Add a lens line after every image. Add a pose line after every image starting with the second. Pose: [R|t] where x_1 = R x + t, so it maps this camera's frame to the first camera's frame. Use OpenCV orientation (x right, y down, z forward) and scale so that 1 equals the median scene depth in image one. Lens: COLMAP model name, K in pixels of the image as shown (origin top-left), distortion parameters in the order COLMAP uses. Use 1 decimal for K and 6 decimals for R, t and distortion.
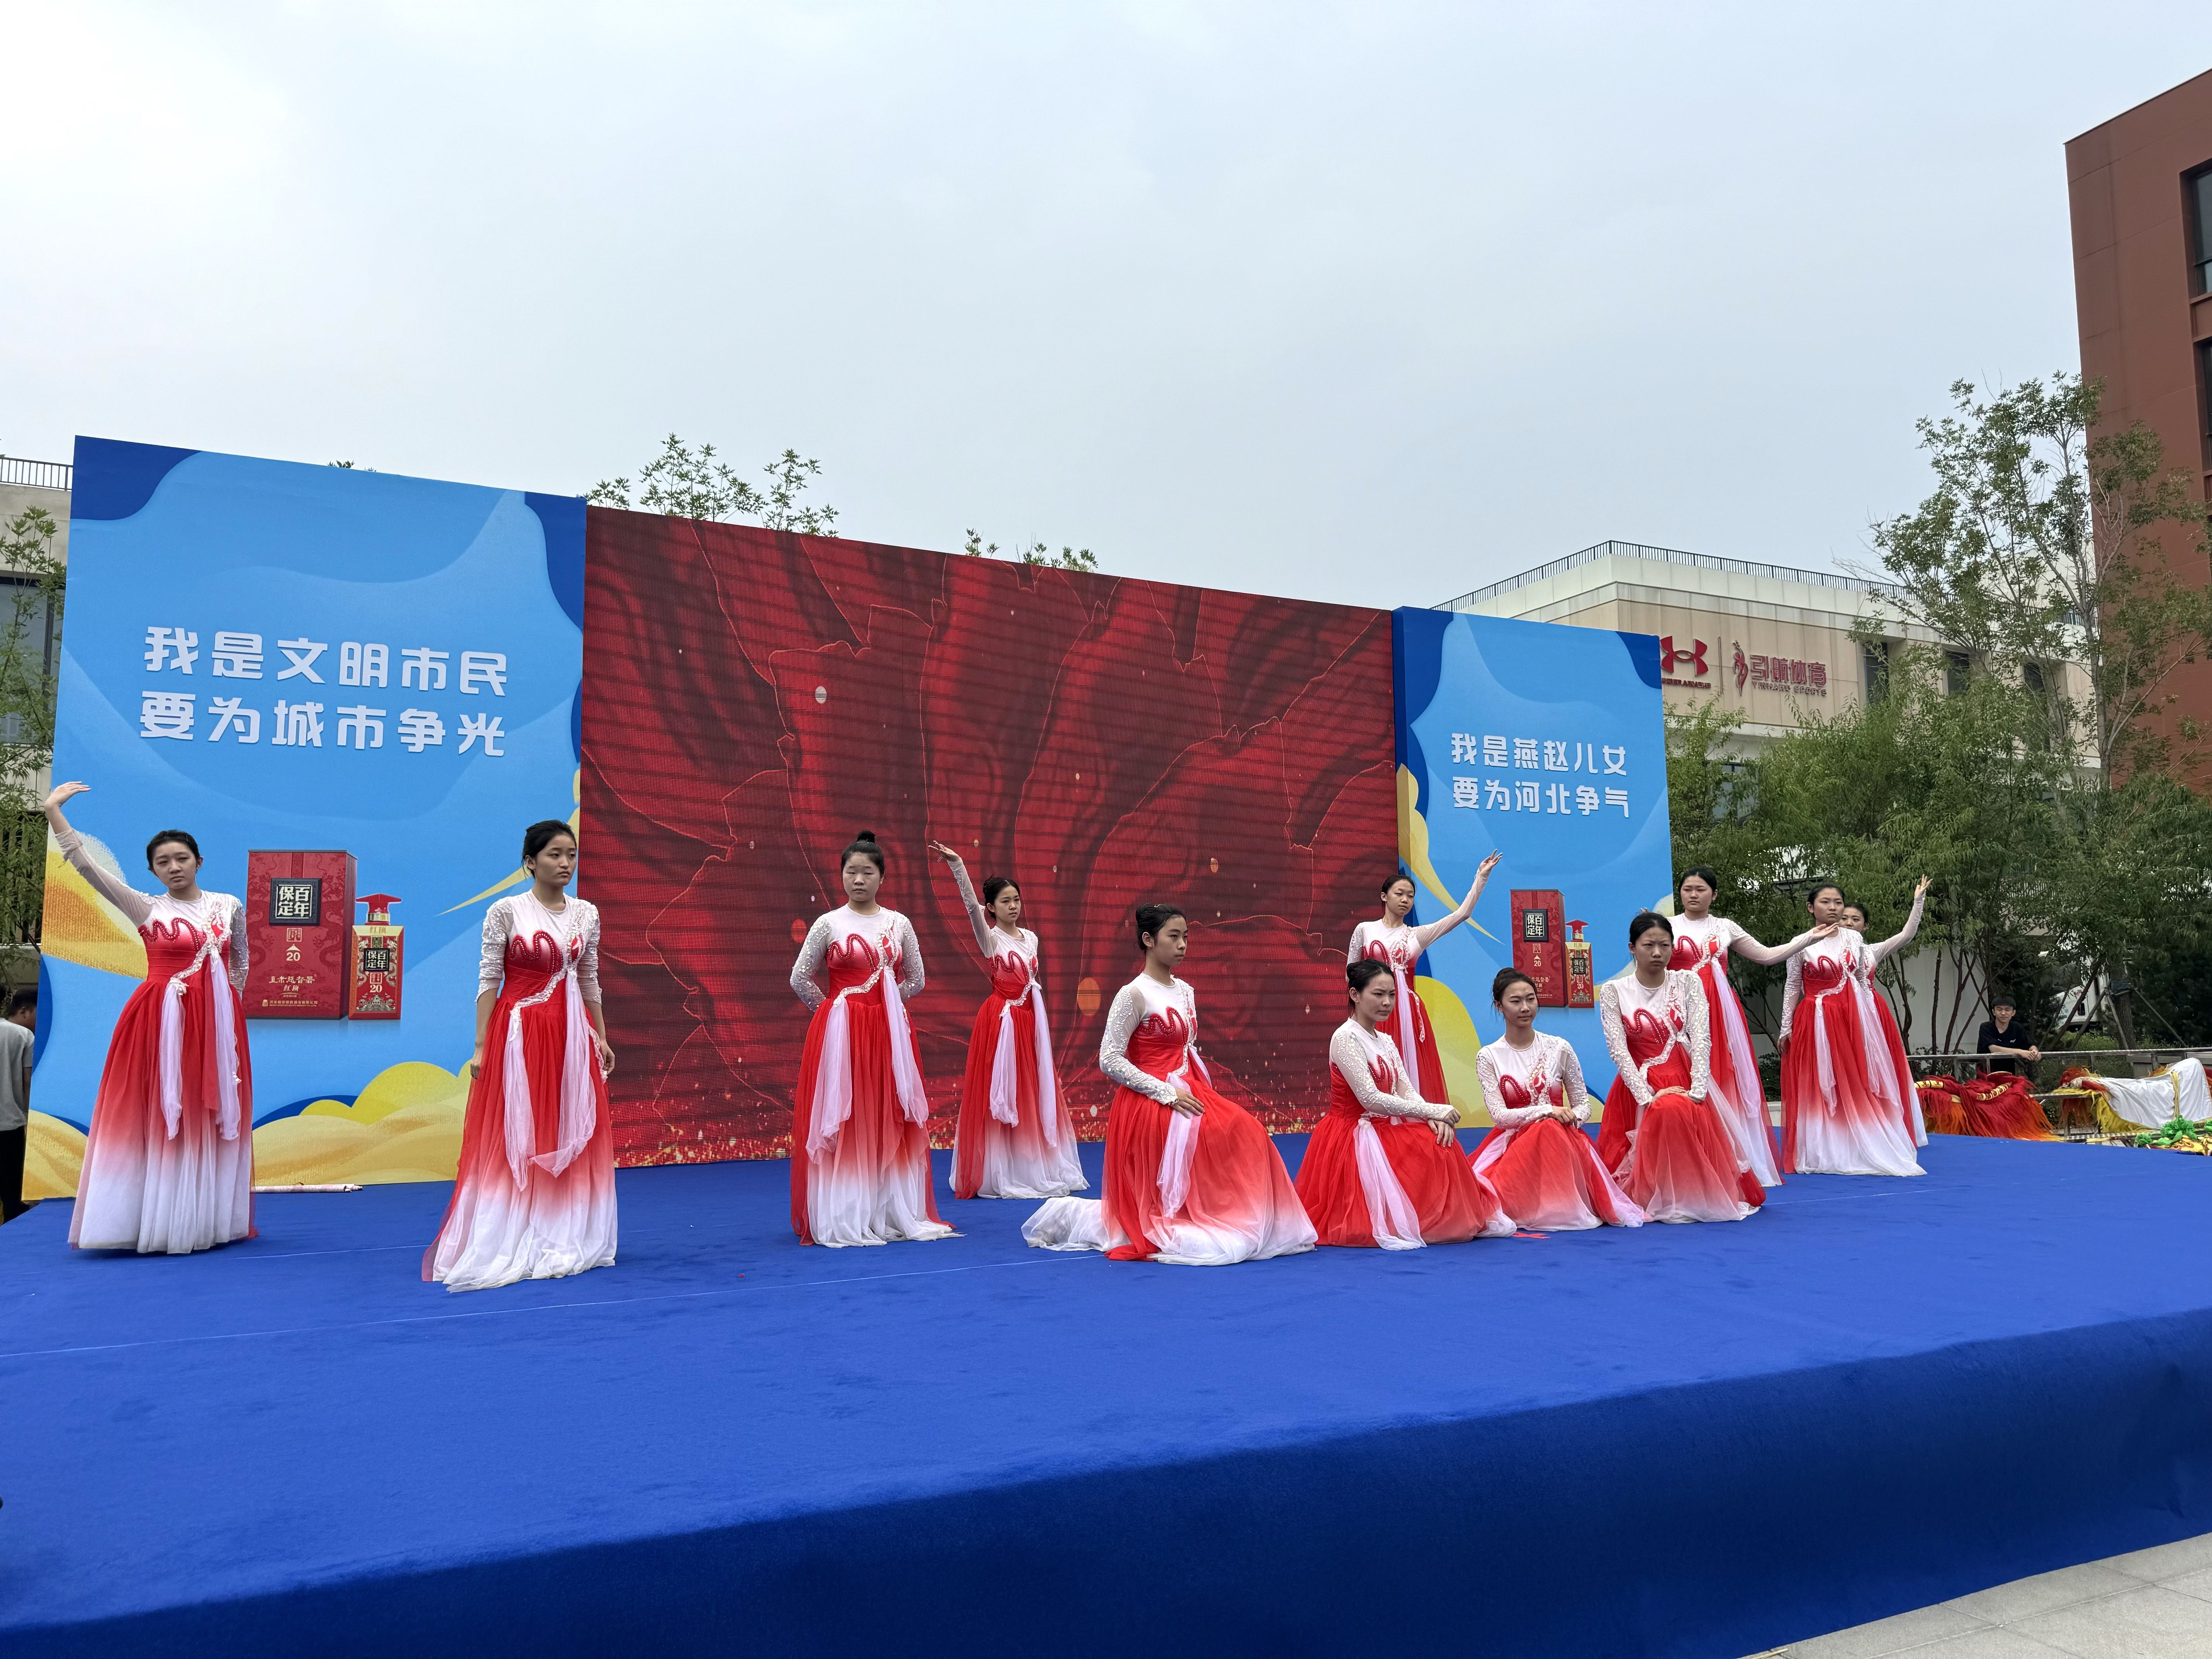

---

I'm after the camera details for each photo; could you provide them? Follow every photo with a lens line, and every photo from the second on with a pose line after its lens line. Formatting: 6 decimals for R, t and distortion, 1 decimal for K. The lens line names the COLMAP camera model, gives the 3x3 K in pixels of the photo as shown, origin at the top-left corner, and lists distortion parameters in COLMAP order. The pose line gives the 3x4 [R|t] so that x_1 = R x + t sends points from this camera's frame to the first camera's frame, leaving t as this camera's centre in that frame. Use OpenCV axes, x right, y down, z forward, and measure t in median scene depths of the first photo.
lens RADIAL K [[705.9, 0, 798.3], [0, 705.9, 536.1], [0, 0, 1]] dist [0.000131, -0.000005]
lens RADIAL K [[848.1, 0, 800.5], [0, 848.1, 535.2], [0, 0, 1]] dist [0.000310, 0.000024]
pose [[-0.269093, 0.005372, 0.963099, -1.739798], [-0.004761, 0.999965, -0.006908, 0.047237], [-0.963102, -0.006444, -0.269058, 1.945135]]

### About this exercise
Format the lines starting at the one containing "I'm after the" and ending at the one containing "dist [0.000310, 0.000024]", inclusive, as a numbered list with blank lines omitted.

### Solution
1. I'm after the camera details for each photo; could you provide them? Follow every photo with a lens line, and every photo from the second on with a pose line after its lens line. Formatting: 6 decimals for R, t and distortion, 1 decimal for K. The lens line names the COLMAP camera model, gives the 3x3 K in pixels of the photo as shown, origin at the top-left corner, and lists distortion parameters in COLMAP order. The pose line gives the 3x4 [R|t] so that x_1 = R x + t sends points from this camera's frame to the first camera's frame, leaving t as this camera's centre in that frame. Use OpenCV axes, x right, y down, z forward, and measure t in median scene depths of the first photo.
2. lens RADIAL K [[705.9, 0, 798.3], [0, 705.9, 536.1], [0, 0, 1]] dist [0.000131, -0.000005]
3. lens RADIAL K [[848.1, 0, 800.5], [0, 848.1, 535.2], [0, 0, 1]] dist [0.000310, 0.000024]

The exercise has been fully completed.